The Antarctic icefish, a family (Channichthyidae) of teleosts within the perciform suborder Notothenioidei, are the only known vertebrates without oxygen-transporting haemoglobins and that are largely devoid of circulating erythrocytes. To elucidate the evo-devo mechanisms underpinning the suppressed erythropoiesis in the icefish, we conducted comparative studies on the transcriptomes and microRNAomes of the primary haematopoietic tissues between an icefish (Chionodraco hamatus) and two red-blooded notothenioids (Trematomus bernacchii and Gymnodraco acuticeps). We identified substantial remodelling of the haematopoietic programs in the icefish through which erythropoiesis is selectively suppressed. Experimental verification showed that erythropoietic suppression in the icefish may be attributable to the upregulation of TGF-beta signalling, which coincides with reductions in multiple transcription factors essential for erythropoiesis and the upregulation of hundreds of microRNAs, the majority (>80%) of which potentially target erythropoiesis regulating factors.
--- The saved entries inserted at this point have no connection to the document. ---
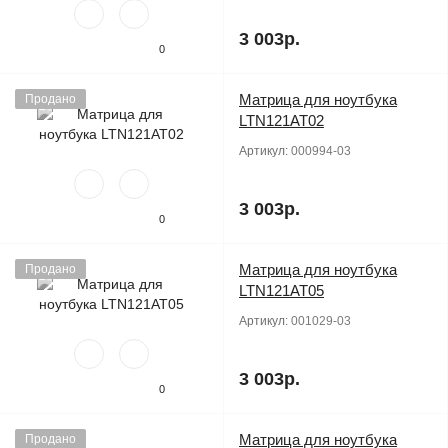
3 003р.
0
Матрица для ноутбука
Продано
LTN121AT02
Артикул:
000994-03
3 003р.
0
Матрица для ноутбука
Продано
LTN121AT05
Артикул:
001029-03
3 003р.
0
Матрица для ноутбука
Продано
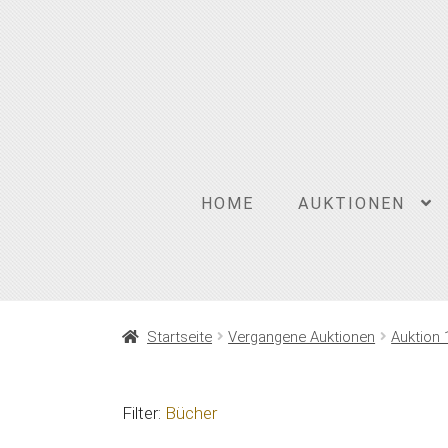
Zur
Zum
Navigation
Inhalt
springen
springen
HOME
AUKTIONEN
Startseite
Vergangene Auktionen
Auktion 
Filter:
Bücher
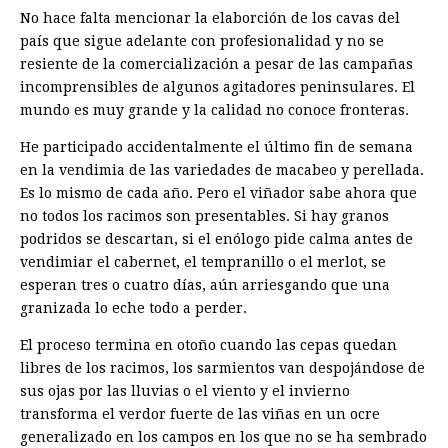
No hace falta mencionar la elaborción de los cavas del
país que sigue adelante con profesionalidad y no se
resiente de la comercialización a pesar de las campañas
incomprensibles de algunos agitadores peninsulares. El
mundo es muy grande y la calidad no conoce fronteras.
He participado accidentalmente el último fin de semana
en la vendimia de las variedades de macabeo y perellada.
Es lo mismo de cada año. Pero el viñador sabe ahora que
no todos los racimos son presentables. Si hay granos
podridos se descartan, si el enólogo pide calma antes de
vendimiar el cabernet, el tempranillo o el merlot, se
esperan tres o cuatro días, aún arriesgando que una
granizada lo eche todo a perder.
El proceso termina en otoño cuando las cepas quedan
libres de los racimos, los sarmientos van despojándose de
sus ojas por las lluvias o el viento y el invierno
transforma el verdor fuerte de las viñas en un ocre
generalizado en los campos en los que no se ha sembrado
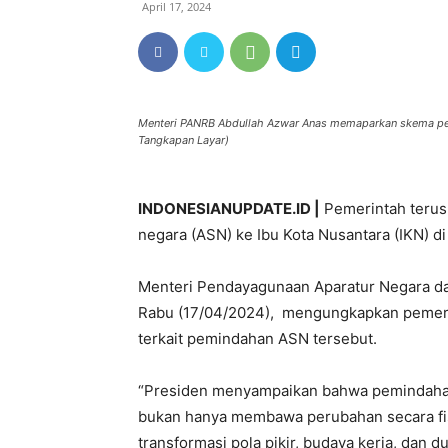
April 17, 2024
Menteri PANRB Abdullah Azwar Anas memaparkan skema pem
Tangkapan Layar)
INDONESIANUPDATE.ID |
Pemerintah terus
negara (ASN) ke Ibu Kota Nusantara (IKN) di
Menteri Pendayagunaan Aparatur Negara da
Rabu (17/04/2024), mengungkapkan pemeri
terkait pemindahan ASN tersebut.
“Presiden menyampaikan bahwa pemindahan 
bukan hanya membawa perubahan secara fis
transformasi pola pikir, budaya kerja, dan 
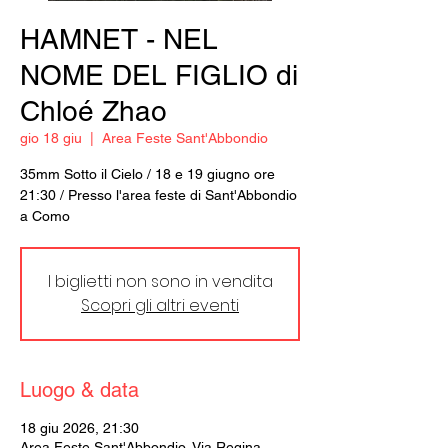
HAMNET - NEL
NOME DEL FIGLIO di
Chloé Zhao
gio 18 giu
  |  
Area Feste Sant'Abbondio
35mm Sotto il Cielo / 18 e 19 giugno ore
21:30 / Presso l'area feste di Sant'Abbondio
a Como
I biglietti non sono in vendita
Scopri gli altri eventi
Luogo & data
18 giu 2026, 21:30
Area Feste Sant'Abbondio, Via Regina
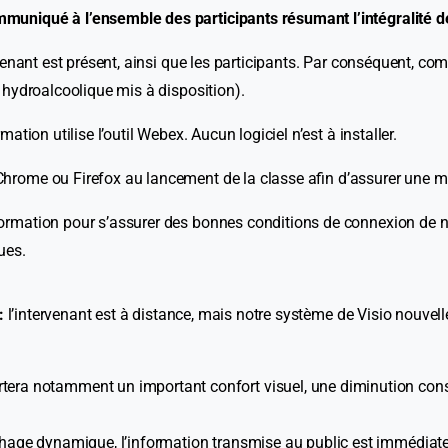
uniqué à l’ensemble des participants résumant l’intégralité de
venant est présent, ainsi que les participants. Par conséquent, com
 hydroalcoolique mis à disposition).
ion utilise l’outil Webex. Aucun logiciel n’est à installer.
rome ou Firefox au lancement de la classe afin d’assurer une meil
rmation pour s’assurer des bonnes conditions de connexion de nos 
ues.
 :
l’intervenant est à distance, mais notre système de Visio nouvel
era notamment un important confort visuel, une diminution consi
chage dynamique, l’information transmise au public est immédiate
Of the six microRNAs selected for verification, three miRNAs (miR-152, miR-1388 and miR-16b) demonstrated suppressive functions on GATA1 and ALAS2, which are two factors important for erythroid differentiation, resulting in reduced numbers of erythroids in microinjected zebra fish embryos. Codon substitution analyses of the genes of the TGF-beta superfamily revealed signs of positive selection in TGF-beta 1 and endoglin in the lineages leading to Antarctic notothenioids. Both genes are previously known to function in erythropoietic suppression. These findings implied a general trend of erythropoietic suppression in the cold-adapted notothenioid lineages through evolutionary modulation of the multi-functional TGF-beta signalling pathway. This trend is more pronounced in the haemoglobin-less icefish, which may pre-emptively hinder the otherwise defective erythroids from production.